Shouldn’t stablecoins be stable? What’s behind TerraUSD’s collapse

https://globalnews.ca/news/8830474/stablecoin-terrausd-luna-collapse-cryptocurrency-explained/

“In many respects, the collapse of UST is basically an old-fashioned bank run for the digital currency era, which makes it kind of fascinating that we’re replaying some of the kinds of crises that we’ve had in the traditional analog financial world in the digital world,” he says.

and

But he also says the coin’s collapse could be a reflection of what happens to unproven assets when market conditions worsen, something he turns to a popular quote from investing magnate Warren Buffett to describe: “When the tide goes out, you see who’s swimming naked.”
 
On the bright side, by the time many of you read this there will be trillions of new $LUNA coins freshly minted. Get a digital wheelbarrow and scoop some up, cheap.

ETA - never mind, Binance suspended trading.
 
As long as the crypto coin owners trade among themselves they may speculate as much as they wish.

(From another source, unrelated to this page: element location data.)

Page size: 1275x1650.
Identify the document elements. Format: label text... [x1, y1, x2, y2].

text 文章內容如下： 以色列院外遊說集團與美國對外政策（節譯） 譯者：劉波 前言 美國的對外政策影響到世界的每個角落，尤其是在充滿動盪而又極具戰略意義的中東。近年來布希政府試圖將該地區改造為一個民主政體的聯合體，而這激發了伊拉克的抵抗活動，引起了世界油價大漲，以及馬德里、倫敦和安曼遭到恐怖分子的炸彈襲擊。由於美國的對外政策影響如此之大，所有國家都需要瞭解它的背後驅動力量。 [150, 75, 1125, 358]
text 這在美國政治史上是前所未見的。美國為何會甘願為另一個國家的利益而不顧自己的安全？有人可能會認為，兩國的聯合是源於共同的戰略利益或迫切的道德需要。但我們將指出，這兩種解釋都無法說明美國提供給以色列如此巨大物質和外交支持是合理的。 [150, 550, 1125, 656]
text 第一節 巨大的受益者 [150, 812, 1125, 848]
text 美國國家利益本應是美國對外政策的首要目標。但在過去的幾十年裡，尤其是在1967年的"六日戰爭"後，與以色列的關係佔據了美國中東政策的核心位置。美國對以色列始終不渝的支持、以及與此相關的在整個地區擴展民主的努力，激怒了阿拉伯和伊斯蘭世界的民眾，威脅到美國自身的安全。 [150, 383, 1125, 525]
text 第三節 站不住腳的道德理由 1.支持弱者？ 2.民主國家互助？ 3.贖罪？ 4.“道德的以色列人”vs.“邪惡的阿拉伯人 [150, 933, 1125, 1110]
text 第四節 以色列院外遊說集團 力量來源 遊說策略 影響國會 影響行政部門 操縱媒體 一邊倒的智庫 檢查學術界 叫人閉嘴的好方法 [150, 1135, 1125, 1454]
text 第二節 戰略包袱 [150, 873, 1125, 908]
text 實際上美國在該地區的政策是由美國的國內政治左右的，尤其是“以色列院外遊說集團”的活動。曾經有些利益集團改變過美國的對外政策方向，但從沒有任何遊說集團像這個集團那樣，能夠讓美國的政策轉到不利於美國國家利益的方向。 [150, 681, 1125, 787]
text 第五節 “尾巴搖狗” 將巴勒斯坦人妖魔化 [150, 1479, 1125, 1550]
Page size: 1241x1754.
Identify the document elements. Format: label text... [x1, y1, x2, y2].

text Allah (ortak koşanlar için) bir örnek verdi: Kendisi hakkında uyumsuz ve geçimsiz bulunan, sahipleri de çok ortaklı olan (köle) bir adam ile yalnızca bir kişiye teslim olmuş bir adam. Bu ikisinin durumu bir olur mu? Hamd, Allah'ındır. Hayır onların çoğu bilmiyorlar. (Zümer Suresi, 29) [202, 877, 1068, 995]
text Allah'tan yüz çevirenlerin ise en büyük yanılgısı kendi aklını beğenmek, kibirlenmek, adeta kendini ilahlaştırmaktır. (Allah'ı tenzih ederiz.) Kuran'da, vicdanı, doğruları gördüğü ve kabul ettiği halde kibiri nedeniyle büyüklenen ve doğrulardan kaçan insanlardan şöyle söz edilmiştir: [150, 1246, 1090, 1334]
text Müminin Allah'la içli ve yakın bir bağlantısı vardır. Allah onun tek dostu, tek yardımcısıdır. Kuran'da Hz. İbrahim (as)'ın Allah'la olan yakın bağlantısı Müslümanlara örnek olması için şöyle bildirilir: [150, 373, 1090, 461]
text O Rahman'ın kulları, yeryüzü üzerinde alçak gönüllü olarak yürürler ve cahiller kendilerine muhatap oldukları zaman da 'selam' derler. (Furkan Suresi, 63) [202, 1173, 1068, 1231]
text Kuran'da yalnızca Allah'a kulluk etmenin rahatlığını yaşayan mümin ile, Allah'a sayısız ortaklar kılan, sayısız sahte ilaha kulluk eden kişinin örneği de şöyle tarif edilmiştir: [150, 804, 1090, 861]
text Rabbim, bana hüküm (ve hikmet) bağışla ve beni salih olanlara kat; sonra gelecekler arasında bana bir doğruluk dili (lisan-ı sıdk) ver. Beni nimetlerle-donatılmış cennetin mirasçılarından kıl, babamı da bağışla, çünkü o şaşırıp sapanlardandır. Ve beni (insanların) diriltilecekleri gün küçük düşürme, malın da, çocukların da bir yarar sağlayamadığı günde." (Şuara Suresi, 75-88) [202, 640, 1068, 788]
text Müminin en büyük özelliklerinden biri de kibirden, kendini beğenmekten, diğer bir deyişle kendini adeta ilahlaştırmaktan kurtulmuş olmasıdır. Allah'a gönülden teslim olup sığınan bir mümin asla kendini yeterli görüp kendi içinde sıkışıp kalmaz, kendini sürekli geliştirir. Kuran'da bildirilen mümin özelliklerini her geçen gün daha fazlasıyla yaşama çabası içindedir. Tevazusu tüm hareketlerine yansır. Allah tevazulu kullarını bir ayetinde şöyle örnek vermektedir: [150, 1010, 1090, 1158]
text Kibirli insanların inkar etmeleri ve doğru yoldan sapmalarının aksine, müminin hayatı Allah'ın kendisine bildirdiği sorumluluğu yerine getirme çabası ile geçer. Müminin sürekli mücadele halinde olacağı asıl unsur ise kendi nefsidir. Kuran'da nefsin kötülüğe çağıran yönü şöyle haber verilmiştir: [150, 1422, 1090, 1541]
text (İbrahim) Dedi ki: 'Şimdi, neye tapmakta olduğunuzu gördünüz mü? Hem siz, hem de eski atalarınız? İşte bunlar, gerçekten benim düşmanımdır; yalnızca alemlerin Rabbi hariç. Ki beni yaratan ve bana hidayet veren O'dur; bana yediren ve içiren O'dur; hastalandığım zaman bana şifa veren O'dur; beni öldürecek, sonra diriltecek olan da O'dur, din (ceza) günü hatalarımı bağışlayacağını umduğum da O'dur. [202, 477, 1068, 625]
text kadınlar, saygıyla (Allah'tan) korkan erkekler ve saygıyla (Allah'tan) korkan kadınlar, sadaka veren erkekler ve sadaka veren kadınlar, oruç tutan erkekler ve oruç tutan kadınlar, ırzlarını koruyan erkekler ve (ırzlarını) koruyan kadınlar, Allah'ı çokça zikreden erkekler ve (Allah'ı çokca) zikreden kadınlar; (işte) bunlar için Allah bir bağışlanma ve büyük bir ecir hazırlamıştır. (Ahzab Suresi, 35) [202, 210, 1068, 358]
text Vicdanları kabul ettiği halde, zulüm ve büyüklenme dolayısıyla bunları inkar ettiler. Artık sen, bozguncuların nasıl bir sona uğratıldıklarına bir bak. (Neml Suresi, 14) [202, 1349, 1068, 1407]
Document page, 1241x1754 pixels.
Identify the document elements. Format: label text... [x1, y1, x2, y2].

However, if, after I have accumulated the equivalent of $1,000,000 in my ethereal coin wallet and want to buy a house, I have to either convert it to "real" money or find someone who will accept it as payment for a house. If he does, since the "value" the next day may just as well be $800,000 as $1,200,000, the seller will have joined the crowd of speculators. Volatility is the killer. Someone a bit better rooted in reality will want real, cold, hard cash. I'll have to find an exchange that will do this conversion. If there are any that have not gone bankrupt due to a run on them.

YMMV
If you ever get the time, go through the old bitcoin threads. These issues have been discussed many times. The short answer is the bitcoin is not useful as an everyday currency because of its price volatility and also because of a hard limit of only a few thousand transactions per block. The proof-of-work algorithm is also a big no no (since it is basically an electricity burning competition).

Bitcoin is basically useful only for hodling or transferring vast sums of wealth around the world rapidly and without authoritarian interference.